#### [WORK ITEM]
Where the lines below hold images, skip those and copy every word exactly.

#### [RECORDS FOR THE EXERCISE]
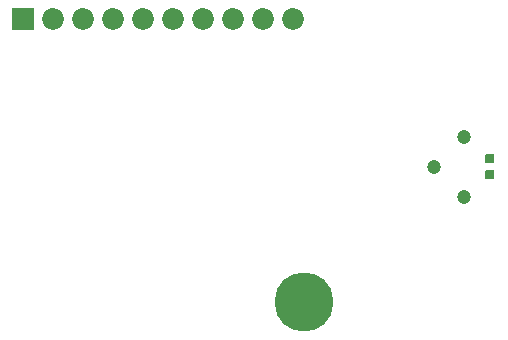
<source format=gbr>
%TF.GenerationSoftware,Altium Limited,Altium Designer,24.0.1 (36)*%
G04 Layer_Color=255*
%FSLAX45Y45*%
%MOMM*%
%TF.SameCoordinates,8AA56912-9505-4270-891B-A046144FA8B4*%
%TF.FilePolarity,Positive*%
%TF.FileFunction,Pads,Bot*%
%TF.Part,Single*%
G01*
G75*
%TA.AperFunction,ComponentPad*%
%ADD13C,5.00000*%
%ADD14C,1.85000*%
%ADD15R,1.85000X1.85000*%
%ADD16C,1.20000*%
%TA.AperFunction,SMDPad,CuDef*%
G04:AMPARAMS|DCode=18|XSize=0.762mm|YSize=0.762mm|CornerRadius=0.0381mm|HoleSize=0mm|Usage=FLASHONLY|Rotation=90.000|XOffset=0mm|YOffset=0mm|HoleType=Round|Shape=RoundedRectangle|*
%AMROUNDEDRECTD18*
21,1,0.76200,0.68580,0,0,90.0*
21,1,0.68580,0.76200,0,0,90.0*
1,1,0.07620,0.34290,0.34290*
1,1,0.07620,0.34290,-0.34290*
1,1,0.07620,-0.34290,-0.34290*
1,1,0.07620,-0.34290,0.34290*
%
%ADD18ROUNDEDRECTD18*%
D13*
X10400000Y6350000D02*
D03*
D14*
X10306000Y8750000D02*
D03*
X10052000D02*
D03*
X8782000D02*
D03*
X8528000D02*
D03*
X8274000D02*
D03*
X9036000D02*
D03*
X9290000D02*
D03*
X9544000D02*
D03*
X9798000D02*
D03*
D15*
X8020000D02*
D03*
D16*
X11500000Y7500000D02*
D03*
X11754000Y7246000D02*
D03*
Y7754000D02*
D03*
D18*
X11973435Y7564700D02*
D03*
Y7425000D02*
D03*
%TF.MD5,08fa6f38acb9927f30b201e30ccf48e4*%
M02*

</source>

#### [RESPONSE]
<source format=gbr>
%TF.GenerationSoftware,Altium Limited,Altium Designer,24.0.1 (36)*%
G04 Layer_Color=255*
%FSLAX45Y45*%
%MOMM*%
%TF.SameCoordinates,8AA56912-9505-4270-891B-A046144FA8B4*%
%TF.FilePolarity,Positive*%
%TF.FileFunction,Pads,Bot*%
%TF.Part,Single*%
G01*
G75*
%TA.AperFunction,ComponentPad*%
%ADD13C,5.00000*%
%ADD14C,1.85000*%
%ADD15R,1.85000X1.85000*%
%ADD16C,1.20000*%
%TA.AperFunction,SMDPad,CuDef*%
G04:AMPARAMS|DCode=18|XSize=0.762mm|YSize=0.762mm|CornerRadius=0.0381mm|HoleSize=0mm|Usage=FLASHONLY|Rotation=90.000|XOffset=0mm|YOffset=0mm|HoleType=Round|Shape=RoundedRectangle|*
%AMROUNDEDRECTD18*
21,1,0.76200,0.68580,0,0,90.0*
21,1,0.68580,0.76200,0,0,90.0*
1,1,0.07620,0.34290,0.34290*
1,1,0.07620,0.34290,-0.34290*
1,1,0.07620,-0.34290,-0.34290*
1,1,0.07620,-0.34290,0.34290*
%
%ADD18ROUNDEDRECTD18*%
D13*
X10400000Y6350000D02*
D03*
D14*
X10306000Y8750000D02*
D03*
X10052000D02*
D03*
X8782000D02*
D03*
X8528000D02*
D03*
X8274000D02*
D03*
X9036000D02*
D03*
X9290000D02*
D03*
X9544000D02*
D03*
X9798000D02*
D03*
D15*
X8020000D02*
D03*
D16*
X11500000Y7500000D02*
D03*
X11754000Y7246000D02*
D03*
Y7754000D02*
D03*
D18*
X11973435Y7564700D02*
D03*
Y7425000D02*
D03*
%TF.MD5,08fa6f38acb9927f30b201e30ccf48e4*%
M02*

</source>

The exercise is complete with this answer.